Extracted records:
-- Opening Marker --

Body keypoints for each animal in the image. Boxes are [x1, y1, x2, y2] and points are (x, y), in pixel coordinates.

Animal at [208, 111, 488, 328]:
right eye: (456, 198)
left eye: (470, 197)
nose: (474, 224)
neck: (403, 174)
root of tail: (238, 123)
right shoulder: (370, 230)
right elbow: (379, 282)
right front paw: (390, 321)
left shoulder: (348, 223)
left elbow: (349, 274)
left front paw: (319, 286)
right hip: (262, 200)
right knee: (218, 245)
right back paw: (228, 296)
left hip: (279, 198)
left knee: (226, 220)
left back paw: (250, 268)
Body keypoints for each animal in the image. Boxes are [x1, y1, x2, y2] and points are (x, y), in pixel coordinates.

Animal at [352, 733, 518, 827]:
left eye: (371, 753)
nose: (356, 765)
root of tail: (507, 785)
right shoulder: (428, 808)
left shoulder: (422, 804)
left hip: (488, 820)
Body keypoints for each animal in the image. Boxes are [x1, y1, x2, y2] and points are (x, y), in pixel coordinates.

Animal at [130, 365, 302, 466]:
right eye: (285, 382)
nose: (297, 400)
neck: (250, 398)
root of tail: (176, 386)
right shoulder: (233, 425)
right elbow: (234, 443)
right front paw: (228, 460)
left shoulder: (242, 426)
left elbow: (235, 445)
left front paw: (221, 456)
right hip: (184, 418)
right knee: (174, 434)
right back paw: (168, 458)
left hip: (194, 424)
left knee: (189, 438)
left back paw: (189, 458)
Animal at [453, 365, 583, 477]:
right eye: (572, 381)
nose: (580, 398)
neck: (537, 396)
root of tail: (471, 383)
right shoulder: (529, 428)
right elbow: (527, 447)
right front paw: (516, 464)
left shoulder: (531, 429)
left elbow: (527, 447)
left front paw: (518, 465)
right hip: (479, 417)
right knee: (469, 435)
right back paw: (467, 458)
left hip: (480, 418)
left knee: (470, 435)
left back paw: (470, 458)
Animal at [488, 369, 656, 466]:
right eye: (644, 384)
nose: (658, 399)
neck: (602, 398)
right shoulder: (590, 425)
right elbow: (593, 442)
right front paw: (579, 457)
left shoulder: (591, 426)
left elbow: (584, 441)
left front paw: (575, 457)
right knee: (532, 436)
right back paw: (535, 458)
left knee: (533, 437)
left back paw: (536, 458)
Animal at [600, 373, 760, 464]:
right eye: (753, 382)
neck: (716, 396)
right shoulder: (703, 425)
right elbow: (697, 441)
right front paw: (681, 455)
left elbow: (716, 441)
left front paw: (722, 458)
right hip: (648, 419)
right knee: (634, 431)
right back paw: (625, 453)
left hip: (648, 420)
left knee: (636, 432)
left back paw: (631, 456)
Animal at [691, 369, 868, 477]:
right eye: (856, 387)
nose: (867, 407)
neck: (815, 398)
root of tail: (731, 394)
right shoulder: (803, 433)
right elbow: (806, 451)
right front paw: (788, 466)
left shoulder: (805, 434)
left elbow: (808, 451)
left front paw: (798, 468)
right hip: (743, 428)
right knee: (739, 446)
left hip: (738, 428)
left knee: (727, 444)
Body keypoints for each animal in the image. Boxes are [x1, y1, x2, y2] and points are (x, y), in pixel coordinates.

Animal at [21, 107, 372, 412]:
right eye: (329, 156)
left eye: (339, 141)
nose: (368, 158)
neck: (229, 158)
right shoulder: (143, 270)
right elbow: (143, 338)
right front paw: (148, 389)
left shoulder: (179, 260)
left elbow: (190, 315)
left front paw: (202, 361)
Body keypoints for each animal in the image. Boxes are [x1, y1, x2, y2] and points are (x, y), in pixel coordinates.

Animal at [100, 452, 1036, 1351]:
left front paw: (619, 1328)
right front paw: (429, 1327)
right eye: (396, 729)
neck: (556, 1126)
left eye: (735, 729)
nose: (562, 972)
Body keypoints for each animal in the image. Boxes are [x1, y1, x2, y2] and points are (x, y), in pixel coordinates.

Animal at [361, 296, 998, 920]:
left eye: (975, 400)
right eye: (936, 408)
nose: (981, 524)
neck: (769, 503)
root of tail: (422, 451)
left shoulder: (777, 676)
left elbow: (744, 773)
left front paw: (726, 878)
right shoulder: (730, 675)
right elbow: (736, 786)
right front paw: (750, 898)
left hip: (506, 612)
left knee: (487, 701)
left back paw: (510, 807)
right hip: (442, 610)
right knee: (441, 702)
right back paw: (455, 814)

-- Closing Marker --

INSTRUCTIONS FOR THE TASK: Start with the line above that contains "root of tail: (176, 386)" and stop after the line that contains "left shoulder: (805, 434)". Output those lines exactly, and only those.

FINISHED EXERCISE:
root of tail: (176, 386)
right shoulder: (233, 425)
right elbow: (234, 443)
right front paw: (228, 460)
left shoulder: (242, 426)
left elbow: (235, 445)
left front paw: (221, 456)
right hip: (184, 418)
right knee: (174, 434)
right back paw: (168, 458)
left hip: (194, 424)
left knee: (189, 438)
left back paw: (189, 458)
Animal at [453, 365, 583, 477]:
right eye: (572, 381)
nose: (580, 398)
neck: (537, 396)
root of tail: (471, 383)
right shoulder: (529, 428)
right elbow: (527, 447)
right front paw: (516, 464)
left shoulder: (531, 429)
left elbow: (527, 447)
left front paw: (518, 465)
right hip: (479, 417)
right knee: (469, 435)
right back paw: (467, 458)
left hip: (480, 418)
left knee: (470, 435)
left back paw: (470, 458)
Animal at [488, 369, 656, 466]:
right eye: (644, 384)
nose: (658, 399)
neck: (602, 398)
right shoulder: (590, 425)
right elbow: (593, 442)
right front paw: (579, 457)
left shoulder: (591, 426)
left elbow: (584, 441)
left front paw: (575, 457)
right knee: (532, 436)
right back paw: (535, 458)
left knee: (533, 437)
left back paw: (536, 458)
Animal at [600, 373, 760, 464]:
right eye: (753, 382)
neck: (716, 396)
right shoulder: (703, 425)
right elbow: (697, 441)
right front paw: (681, 455)
left elbow: (716, 441)
left front paw: (722, 458)
right hip: (648, 419)
right knee: (634, 431)
right back paw: (625, 453)
left hip: (648, 420)
left knee: (636, 432)
left back paw: (631, 456)
Animal at [691, 369, 868, 477]:
right eye: (856, 387)
nose: (867, 407)
neck: (815, 398)
root of tail: (731, 394)
right shoulder: (803, 433)
right elbow: (806, 451)
right front paw: (788, 466)
left shoulder: (805, 434)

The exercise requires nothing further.